— Begin —

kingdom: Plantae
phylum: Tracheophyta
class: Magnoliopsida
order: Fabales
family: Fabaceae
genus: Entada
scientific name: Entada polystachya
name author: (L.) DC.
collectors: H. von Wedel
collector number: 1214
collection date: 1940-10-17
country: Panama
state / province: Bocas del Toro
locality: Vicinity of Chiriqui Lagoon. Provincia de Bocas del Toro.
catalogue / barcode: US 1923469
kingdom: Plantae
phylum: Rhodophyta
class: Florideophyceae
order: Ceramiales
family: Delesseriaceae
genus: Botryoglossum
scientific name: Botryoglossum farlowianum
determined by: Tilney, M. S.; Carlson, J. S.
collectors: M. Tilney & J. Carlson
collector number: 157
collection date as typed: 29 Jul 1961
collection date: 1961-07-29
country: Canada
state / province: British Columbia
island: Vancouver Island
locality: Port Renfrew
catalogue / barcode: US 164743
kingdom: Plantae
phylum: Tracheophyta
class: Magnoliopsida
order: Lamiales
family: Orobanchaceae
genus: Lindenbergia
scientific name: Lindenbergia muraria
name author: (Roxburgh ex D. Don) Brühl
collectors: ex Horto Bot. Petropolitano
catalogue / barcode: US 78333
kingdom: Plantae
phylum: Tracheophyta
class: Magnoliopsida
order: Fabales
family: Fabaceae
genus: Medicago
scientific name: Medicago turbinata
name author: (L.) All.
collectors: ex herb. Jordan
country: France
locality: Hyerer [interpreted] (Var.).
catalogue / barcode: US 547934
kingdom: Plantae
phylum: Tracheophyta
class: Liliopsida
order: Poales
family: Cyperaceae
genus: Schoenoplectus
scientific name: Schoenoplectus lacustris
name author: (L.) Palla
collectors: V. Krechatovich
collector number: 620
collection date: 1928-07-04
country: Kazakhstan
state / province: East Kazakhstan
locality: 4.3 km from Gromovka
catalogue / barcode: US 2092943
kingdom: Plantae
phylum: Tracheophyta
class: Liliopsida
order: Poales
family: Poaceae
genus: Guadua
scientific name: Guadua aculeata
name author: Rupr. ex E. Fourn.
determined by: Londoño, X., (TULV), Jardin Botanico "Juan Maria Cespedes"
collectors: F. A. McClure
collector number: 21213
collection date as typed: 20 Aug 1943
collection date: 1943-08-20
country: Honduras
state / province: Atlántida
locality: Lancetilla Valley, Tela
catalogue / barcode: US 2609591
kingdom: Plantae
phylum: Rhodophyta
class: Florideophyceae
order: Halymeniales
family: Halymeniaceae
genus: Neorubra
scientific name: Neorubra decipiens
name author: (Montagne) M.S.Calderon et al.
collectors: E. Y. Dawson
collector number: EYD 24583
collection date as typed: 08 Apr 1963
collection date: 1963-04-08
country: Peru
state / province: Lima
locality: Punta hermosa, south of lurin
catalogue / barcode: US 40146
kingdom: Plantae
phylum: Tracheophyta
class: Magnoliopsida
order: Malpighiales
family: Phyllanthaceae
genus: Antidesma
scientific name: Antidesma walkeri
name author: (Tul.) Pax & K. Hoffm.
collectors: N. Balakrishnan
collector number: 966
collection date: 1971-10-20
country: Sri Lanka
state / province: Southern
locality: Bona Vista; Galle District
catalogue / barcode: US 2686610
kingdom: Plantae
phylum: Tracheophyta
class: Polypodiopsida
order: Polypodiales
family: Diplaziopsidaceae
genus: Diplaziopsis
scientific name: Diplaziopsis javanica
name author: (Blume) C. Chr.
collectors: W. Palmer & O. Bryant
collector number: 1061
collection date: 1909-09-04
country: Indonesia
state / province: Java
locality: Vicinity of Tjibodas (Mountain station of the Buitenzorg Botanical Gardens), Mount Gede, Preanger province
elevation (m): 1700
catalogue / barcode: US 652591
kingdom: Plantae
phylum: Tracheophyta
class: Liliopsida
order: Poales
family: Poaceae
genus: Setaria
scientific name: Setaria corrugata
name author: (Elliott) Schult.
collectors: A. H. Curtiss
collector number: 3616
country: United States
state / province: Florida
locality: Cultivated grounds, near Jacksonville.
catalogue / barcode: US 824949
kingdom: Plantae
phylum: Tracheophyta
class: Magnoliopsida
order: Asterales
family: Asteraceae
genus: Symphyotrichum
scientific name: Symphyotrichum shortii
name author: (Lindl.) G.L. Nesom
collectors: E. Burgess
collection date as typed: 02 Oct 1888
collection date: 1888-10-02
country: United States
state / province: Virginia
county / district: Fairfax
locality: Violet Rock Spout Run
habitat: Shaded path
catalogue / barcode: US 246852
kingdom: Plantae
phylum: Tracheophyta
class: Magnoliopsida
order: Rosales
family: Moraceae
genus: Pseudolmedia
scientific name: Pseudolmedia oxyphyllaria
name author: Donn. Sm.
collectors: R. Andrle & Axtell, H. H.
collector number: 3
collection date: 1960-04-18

— End —

Give everything from the start of the rows down to the line containing "scientific name: Schoenoplectus lacustris", both included, as a JSON list of strings with one string per line and no blank lines.

_Reply_
[
  "kingdom: Plantae",
  "phylum: Tracheophyta",
  "class: Magnoliopsida",
  "order: Fabales",
  "family: Fabaceae",
  "genus: Entada",
  "scientific name: Entada polystachya",
  "name author: (L.) DC.",
  "collectors: H. von Wedel",
  "collector number: 1214",
  "collection date: 1940-10-17",
  "country: Panama",
  "state / province: Bocas del Toro",
  "locality: Vicinity of Chiriqui Lagoon. Provincia de Bocas del Toro.",
  "catalogue / barcode: US 1923469",
  "kingdom: Plantae",
  "phylum: Rhodophyta",
  "class: Florideophyceae",
  "order: Ceramiales",
  "family: Delesseriaceae",
  "genus: Botryoglossum",
  "scientific name: Botryoglossum farlowianum",
  "determined by: Tilney, M. S.; Carlson, J. S.",
  "collectors: M. Tilney & J. Carlson",
  "collector number: 157",
  "collection date as typed: 29 Jul 1961",
  "collection date: 1961-07-29",
  "country: Canada",
  "state / province: British Columbia",
  "island: Vancouver Island",
  "locality: Port Renfrew",
  "catalogue / barcode: US 164743",
  "kingdom: Plantae",
  "phylum: Tracheophyta",
  "class: Magnoliopsida",
  "order: Lamiales",
  "family: Orobanchaceae",
  "genus: Lindenbergia",
  "scientific name: Lindenbergia muraria",
  "name author: (Roxburgh ex D. Don) Brühl",
  "collectors: ex Horto Bot. Petropolitano",
  "catalogue / barcode: US 78333",
  "kingdom: Plantae",
  "phylum: Tracheophyta",
  "class: Magnoliopsida",
  "order: Fabales",
  "family: Fabaceae",
  "genus: Medicago",
  "scientific name: Medicago turbinata",
  "name author: (L.) All.",
  "collectors: ex herb. Jordan",
  "country: France",
  "locality: Hyerer [interpreted] (Var.).",
  "catalogue / barcode: US 547934",
  "kingdom: Plantae",
  "phylum: Tracheophyta",
  "class: Liliopsida",
  "order: Poales",
  "family: Cyperaceae",
  "genus: Schoenoplectus",
  "scientific name: Schoenoplectus lacustris"
]